At least ten journalists were also injured in melees around Caracas, opposition leader Maria Corina Machado said.

The opposition coalition and a self-styled, youth-led “Resistance” movement in early April launched protests against Maduro whom they accuse of turning the country into a dictatorship and wrecking what should be a prosperous economy.

Maduro calls demonstrators “terrorists” seeking a coup with the support of the United States and the international media.

Some 100 people have died in the unrest since April, including five during a national strike on Thursday.

Thousands more have also been injured and hundreds arrested.

Demonstrators clash with riot security forces while rallying against Venezuela’s President Nicolas Maduro’s government in Caracas, Venezuela, July 22, 2017.Andres Martinez Casares

‘Brutal Repression’

Venezuela’s political crisis has entered a dangerous new stage as the opposition escalates street tactics to try and block a controversial new super-congress Maduro wants to set up with an election next weekend.

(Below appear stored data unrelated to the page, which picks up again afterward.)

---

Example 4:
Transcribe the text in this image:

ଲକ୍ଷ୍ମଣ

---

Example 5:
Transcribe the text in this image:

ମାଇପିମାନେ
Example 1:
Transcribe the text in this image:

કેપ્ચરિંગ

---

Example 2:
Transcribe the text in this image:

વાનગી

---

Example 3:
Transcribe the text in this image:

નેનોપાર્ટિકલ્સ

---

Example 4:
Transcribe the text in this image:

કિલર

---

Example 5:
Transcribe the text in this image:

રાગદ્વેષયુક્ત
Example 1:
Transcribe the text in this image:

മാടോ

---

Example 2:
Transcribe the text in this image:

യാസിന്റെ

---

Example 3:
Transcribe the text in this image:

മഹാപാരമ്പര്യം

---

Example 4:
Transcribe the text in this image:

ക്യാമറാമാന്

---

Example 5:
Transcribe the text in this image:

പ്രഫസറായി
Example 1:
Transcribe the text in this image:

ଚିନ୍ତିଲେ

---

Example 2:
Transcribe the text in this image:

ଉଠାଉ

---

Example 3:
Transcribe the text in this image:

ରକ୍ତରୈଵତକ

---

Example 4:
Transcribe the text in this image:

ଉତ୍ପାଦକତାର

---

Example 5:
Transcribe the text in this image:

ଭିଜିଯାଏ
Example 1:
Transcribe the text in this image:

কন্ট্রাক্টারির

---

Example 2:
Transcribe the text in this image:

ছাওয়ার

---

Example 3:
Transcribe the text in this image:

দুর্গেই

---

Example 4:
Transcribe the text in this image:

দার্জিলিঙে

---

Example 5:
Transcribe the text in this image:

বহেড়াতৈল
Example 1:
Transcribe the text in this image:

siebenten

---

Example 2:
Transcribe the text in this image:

The opposition is boycotting that vote, calling it a sham intended to guarantee a majority for the unpopular Maduro. Critics are instead demanding conventional elections to try and end nearly two decades of Socialist Party rule.

Foes of Maduro are threatening to shut down Venezuela with protests to block the July 30 vote for the Constituent Assembly, which could re-write the constitution and disband the existing opposition-led legislature.

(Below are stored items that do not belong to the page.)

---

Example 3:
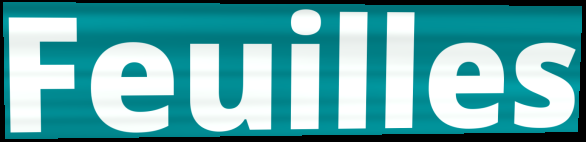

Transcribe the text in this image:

Feuilles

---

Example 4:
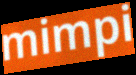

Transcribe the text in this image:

mimpi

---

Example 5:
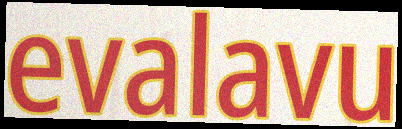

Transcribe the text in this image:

evalavu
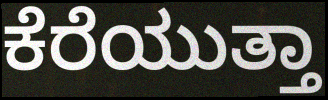
ಕೆರೆಯುತ್ತಾ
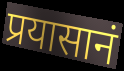
प्रयासानं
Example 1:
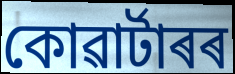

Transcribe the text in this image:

কোৱাৰ্টাৰৰ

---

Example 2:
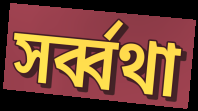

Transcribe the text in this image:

সৰ্ব্বথা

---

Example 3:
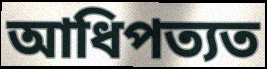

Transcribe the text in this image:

আধিপত্যত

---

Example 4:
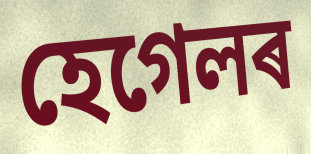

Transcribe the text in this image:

হেগেলৰ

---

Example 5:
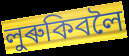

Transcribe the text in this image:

লুৰুকিবলৈ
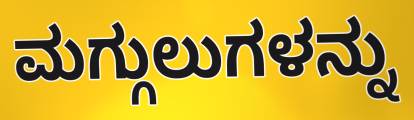
ಮಗ್ಗುಲುಗಳನ್ನು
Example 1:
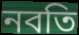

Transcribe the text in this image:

নবতি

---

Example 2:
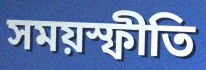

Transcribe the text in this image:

সময়স্ফীতি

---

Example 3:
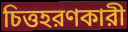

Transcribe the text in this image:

চিত্তহরণকারী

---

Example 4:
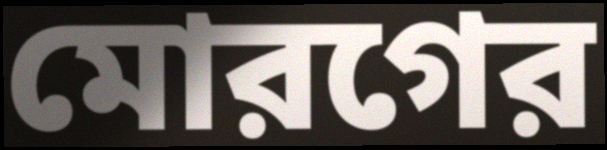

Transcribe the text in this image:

মোরগের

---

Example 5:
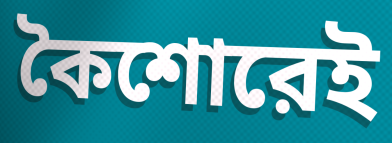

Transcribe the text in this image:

কৈশোরেই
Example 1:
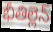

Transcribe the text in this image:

భీతిల్లెన్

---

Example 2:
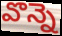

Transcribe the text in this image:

వొన్నె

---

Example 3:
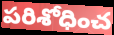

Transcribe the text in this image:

పరిశోధించ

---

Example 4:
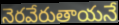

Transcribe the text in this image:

నెరవేరుతాయనే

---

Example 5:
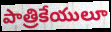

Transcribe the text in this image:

పాత్రికేయులూ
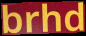
brhd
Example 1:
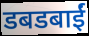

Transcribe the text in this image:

डबडबाईं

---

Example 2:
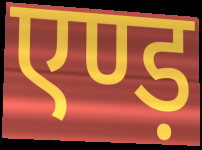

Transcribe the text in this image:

एण्ड़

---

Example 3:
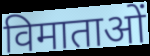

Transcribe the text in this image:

विमाताओं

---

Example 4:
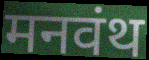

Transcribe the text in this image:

मनवंथ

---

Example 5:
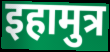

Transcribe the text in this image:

इहामुत्र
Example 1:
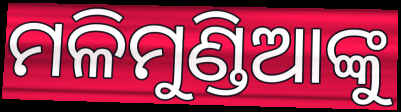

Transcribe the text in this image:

ମଳିମୁଣ୍ଡିଆଙ୍କୁ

At pro-government rallies on Saturday, candidates for the Constituent Assembly said it was the only way to bring peace to Venezuela.

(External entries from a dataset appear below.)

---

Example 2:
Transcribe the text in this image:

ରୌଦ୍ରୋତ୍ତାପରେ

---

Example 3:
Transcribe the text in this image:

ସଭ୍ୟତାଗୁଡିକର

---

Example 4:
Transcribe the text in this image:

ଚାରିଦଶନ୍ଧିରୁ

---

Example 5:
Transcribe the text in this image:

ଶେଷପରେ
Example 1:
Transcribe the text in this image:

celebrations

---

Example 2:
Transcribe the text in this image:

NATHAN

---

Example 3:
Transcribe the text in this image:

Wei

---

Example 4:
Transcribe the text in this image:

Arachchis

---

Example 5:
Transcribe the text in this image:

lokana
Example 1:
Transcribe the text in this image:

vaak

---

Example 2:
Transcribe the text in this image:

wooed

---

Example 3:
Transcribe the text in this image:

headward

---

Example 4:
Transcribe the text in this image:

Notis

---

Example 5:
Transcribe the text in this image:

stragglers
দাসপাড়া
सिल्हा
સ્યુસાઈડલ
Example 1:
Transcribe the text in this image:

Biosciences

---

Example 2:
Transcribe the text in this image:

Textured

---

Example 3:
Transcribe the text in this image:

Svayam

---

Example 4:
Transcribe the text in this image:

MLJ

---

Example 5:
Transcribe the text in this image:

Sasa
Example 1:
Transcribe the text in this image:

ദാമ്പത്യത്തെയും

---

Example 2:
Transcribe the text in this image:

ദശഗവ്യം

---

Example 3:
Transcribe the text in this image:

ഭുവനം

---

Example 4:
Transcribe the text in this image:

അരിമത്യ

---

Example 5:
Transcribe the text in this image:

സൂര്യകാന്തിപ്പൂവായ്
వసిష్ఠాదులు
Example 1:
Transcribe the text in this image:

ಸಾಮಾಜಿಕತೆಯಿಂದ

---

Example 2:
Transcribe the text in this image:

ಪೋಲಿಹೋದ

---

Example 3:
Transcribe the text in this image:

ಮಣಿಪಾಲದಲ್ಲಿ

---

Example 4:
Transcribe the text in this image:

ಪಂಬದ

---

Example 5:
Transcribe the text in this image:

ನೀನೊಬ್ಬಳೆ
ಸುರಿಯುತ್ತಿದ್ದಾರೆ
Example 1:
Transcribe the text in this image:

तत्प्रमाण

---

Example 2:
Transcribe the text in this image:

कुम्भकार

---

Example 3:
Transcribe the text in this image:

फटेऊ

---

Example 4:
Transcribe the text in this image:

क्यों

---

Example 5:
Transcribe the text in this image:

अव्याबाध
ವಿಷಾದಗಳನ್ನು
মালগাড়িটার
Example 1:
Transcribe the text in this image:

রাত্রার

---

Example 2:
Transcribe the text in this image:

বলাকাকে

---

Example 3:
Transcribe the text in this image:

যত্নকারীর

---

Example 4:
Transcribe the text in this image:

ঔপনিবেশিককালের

“We are not going to let them destroy our fatherland,” said Delcy Rodriguez, who left her post as foreign minister to stand for the new congress.

“All of us united are going to tell the right wing ‘We’ve had enough of terrorism,'” Maduro’s wife Cilia Flores, also running for an assembly post, told the same rally in Caracas.

Opposition protesters plan to march again on Monday, and Machado said there would also be a general strike at some point next week. International pressure has been ratcheted up on Maduro to abort the vote, including a threat from U.S. President Donald Trump to apply economic sanctions.

But the government is showing no sign of backing down, announcing that it will put 232,000 soldiers on the streets to ensure the Constituent Assembly goes ahead in a week’s time.

National Guard forces could be seen firing tear gas canisters horizontally at demonstrators in contravention of international norms on Saturday, witnesses said.

“The repression has been brutal and the world has to understand what we are living through in the streets of Venezuela,” Machado said. “It’s criminal.”